Street Name Linked to Slaying Will Be Changed

Share
Times Staff Writer

Less than a mile from where a young girl was abducted 25 years ago, a Huntington Beach street was inadvertently given the same name as her accused killer by a developer looking for names to fit the new neighborhood’s Spanish theme.

But when a detective saw that a burglary was reported at a model in the townhouse community on Alcala Circle, he contacted the SeaCove homes developer and insisted that the name be changed.

The coincidence was almost too eerie for Det. Steve Mack to believe: Rodney James Alcala, 61, is awaiting his third trial on charges that he kidnapped and killed 12-year-old Robin Samsoe as she bicycled to a ballet lesson on June 20, 1979.

Advertisement

“It kind of offended my senses,” said Mack, who was a patrol officer when Robin vanished. “I didn’t want Robin’s mother to ever find out that street was named Alcala.”

The case has had a continued impact on the city, Mack said, because it has taken so long to be resolved. Alcala has twice been convicted and sentenced to death for murdering Robin, but the most recent conviction was overturned in April 2001 after justices on the U.S. 9th Circuit Court of Appeals ruled that Alcala’s lawyers should have been allowed more opportunity to prove their client’s alibi that he was applying for a photographer job at Knott’s Berry Farm when Robin was kidnapped. Alcala’s new trial is set to start in the spring.

The street in the Mediterranean seaside-style community near Pacific Coast Highway had originally been named Mesquita, or mosque. But police asked the developer to change the name because it would have confused dispatchers if they thought someone was phoning in about a mosque.
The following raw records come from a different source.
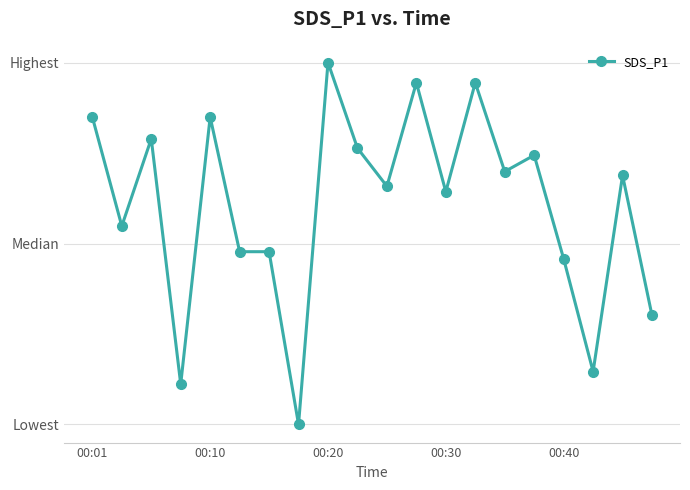

Reading left to right, list all the values displayed in this chart.

23.7	21.7	23.3	18.8	23.7	21.2	21.2	18.0	24.7	23.1	22.4	24.3	22.3	24.3	22.7	23.0	21.1	19.0	22.6	20.0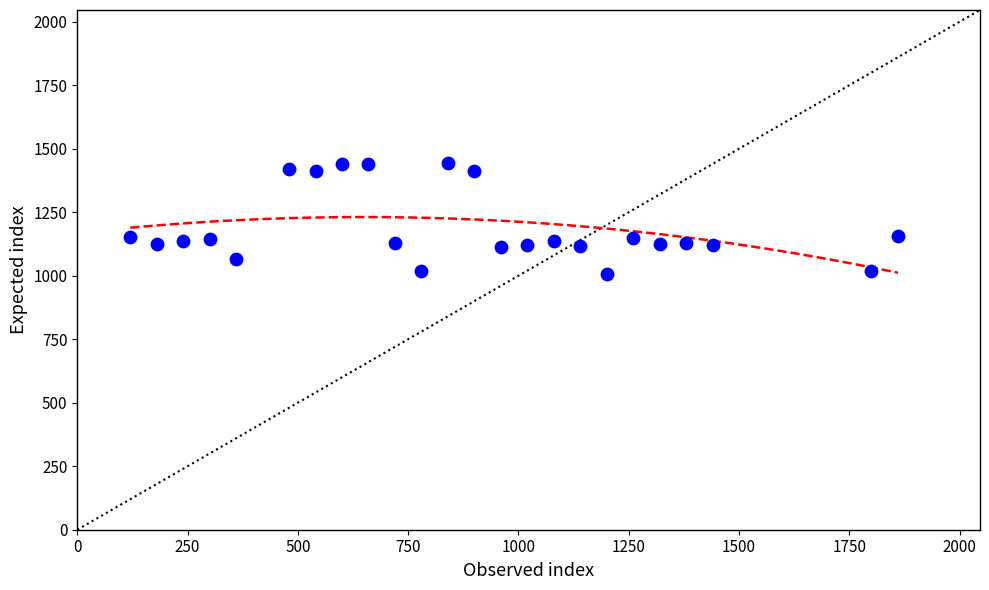

What is the range of X values (max minus min)?

1740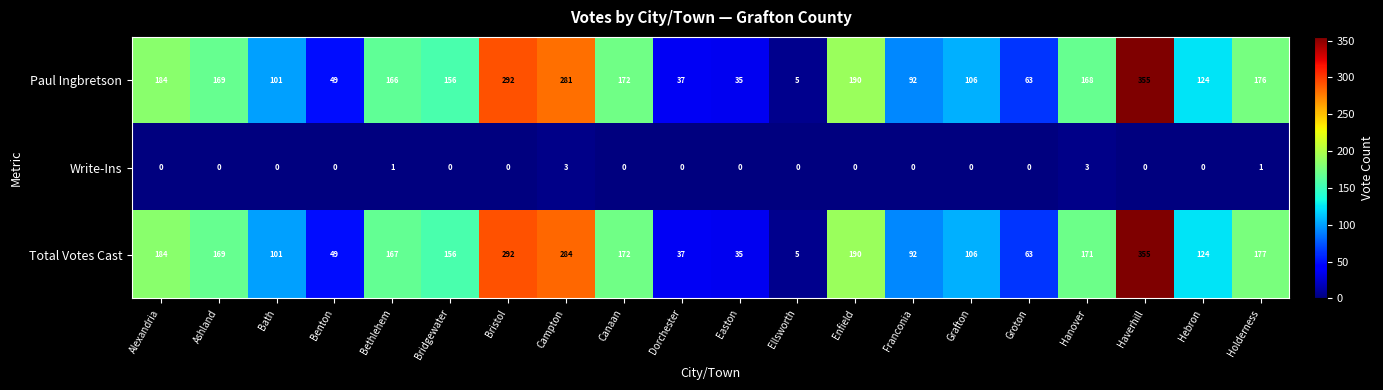

What is the total value across all series at Hebron?

248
The second pick was Alcala, a university town near Madrid as well as a bustling thoroughfare in Spain’s capital. But it couldn’t have been less appropriate in Huntington Beach, Mack said.
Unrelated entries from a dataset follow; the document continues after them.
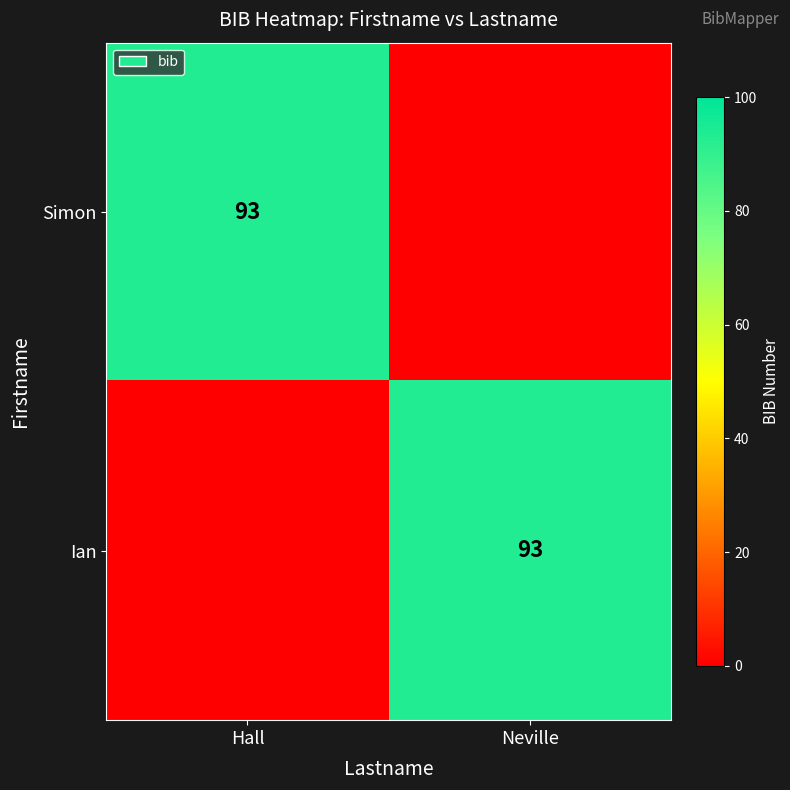

True or false: Simon has a value of 48 at Hall.

False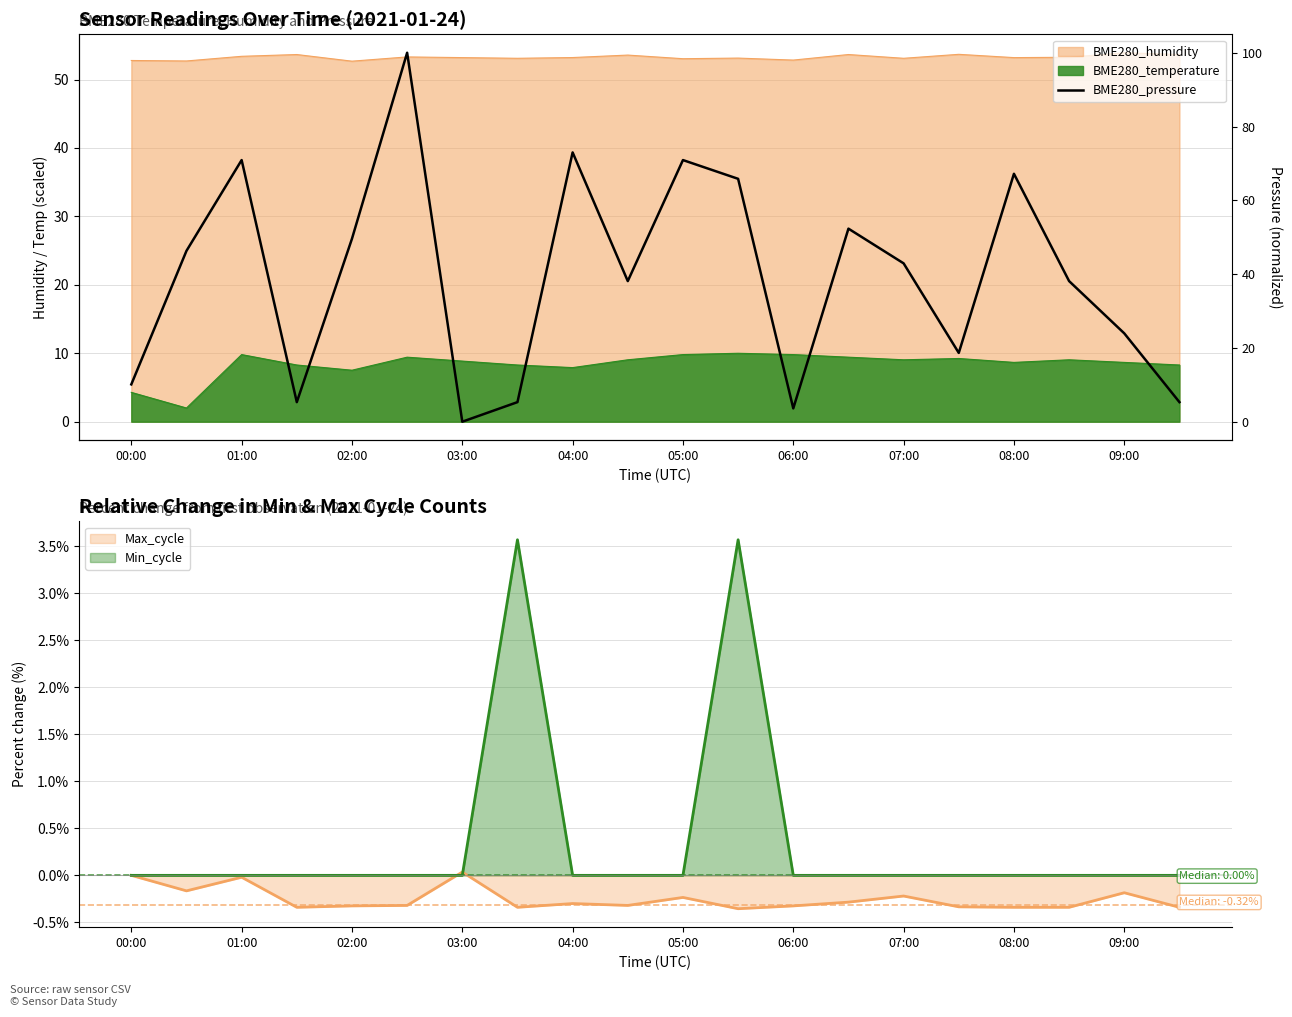

What is the difference between the values at 06:00 and 08:00?

63.6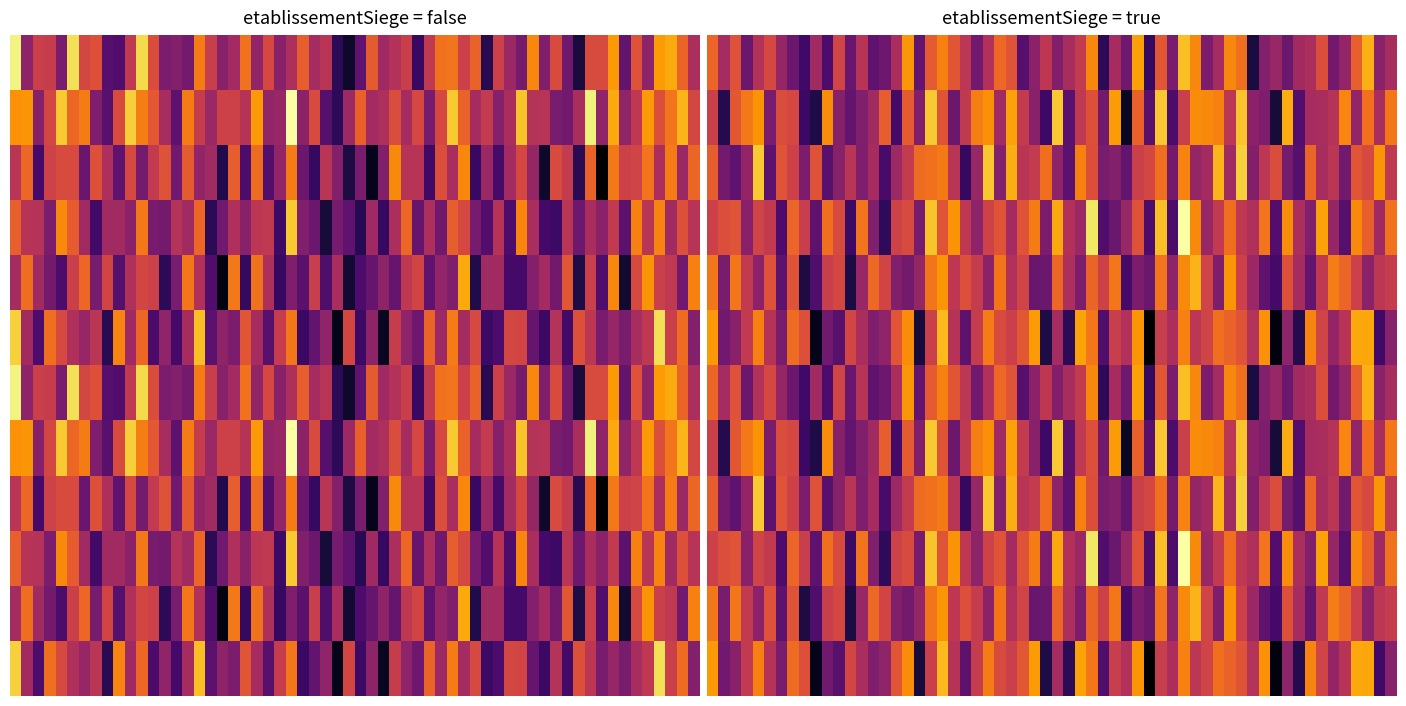

At which category is the sum across all series the highest?

01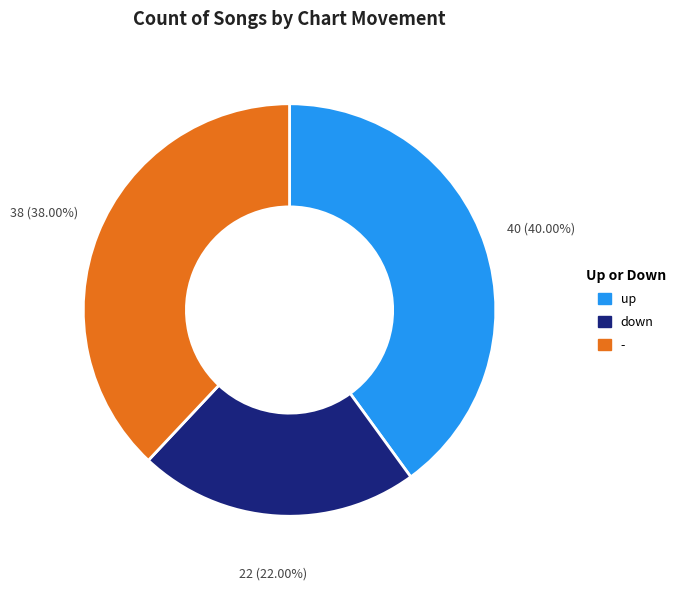

To the nearest percent, what is the difference between the largest and smallest slice percentages?

18%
A representative of the development, a high-end William Lyon Homes project behind the waterfront Hyatt Regency Huntington Beach Resort and Spa, said company officials quickly saw the need for the name change upon learning about the issue.

“The name had just been a random name that seemed to fit the theme of the community,” said Carl Morabito, a project manager for SeaCove. “But we’re obviously in support of changing it just as soon as we can.”

Advertisement

Mack said he believes the name change, to Veleta Circle, will be finalized at the Jan. 3 City Council meeting.

Because no one is living on the street yet, altering its name is relatively simple, he said.

“That made it a lot easier, that none of them had been sold yet,” he said. “It was good timing for us to discover this.”